# START OF Data in this exercise
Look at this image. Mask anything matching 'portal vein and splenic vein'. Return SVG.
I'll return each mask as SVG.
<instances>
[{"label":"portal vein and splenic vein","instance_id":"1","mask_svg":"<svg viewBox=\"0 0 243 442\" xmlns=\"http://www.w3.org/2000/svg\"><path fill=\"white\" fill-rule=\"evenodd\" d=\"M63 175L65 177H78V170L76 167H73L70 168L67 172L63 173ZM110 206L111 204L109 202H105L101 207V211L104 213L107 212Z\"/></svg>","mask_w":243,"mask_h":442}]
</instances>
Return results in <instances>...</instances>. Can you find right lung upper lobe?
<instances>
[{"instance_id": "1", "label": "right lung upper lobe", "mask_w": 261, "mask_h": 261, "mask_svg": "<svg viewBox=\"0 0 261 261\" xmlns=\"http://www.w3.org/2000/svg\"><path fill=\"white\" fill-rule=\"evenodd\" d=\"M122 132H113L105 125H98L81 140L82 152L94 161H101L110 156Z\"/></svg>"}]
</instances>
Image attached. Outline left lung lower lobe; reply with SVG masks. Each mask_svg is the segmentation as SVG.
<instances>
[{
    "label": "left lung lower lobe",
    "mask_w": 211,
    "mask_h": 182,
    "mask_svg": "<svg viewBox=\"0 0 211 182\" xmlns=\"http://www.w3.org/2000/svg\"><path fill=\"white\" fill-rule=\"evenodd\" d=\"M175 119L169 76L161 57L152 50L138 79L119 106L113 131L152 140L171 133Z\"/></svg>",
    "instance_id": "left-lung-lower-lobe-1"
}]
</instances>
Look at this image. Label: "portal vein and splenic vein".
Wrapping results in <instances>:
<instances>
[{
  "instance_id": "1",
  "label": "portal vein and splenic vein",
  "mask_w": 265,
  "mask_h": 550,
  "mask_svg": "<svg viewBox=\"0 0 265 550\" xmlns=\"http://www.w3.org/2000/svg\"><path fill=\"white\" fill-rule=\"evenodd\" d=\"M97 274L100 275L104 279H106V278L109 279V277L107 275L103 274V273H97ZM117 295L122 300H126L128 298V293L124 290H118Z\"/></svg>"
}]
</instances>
# END OF Data in this exercise
> _The task_
Tally the lines above that contain the word "results". Give only the number.

> _Result of the task_
2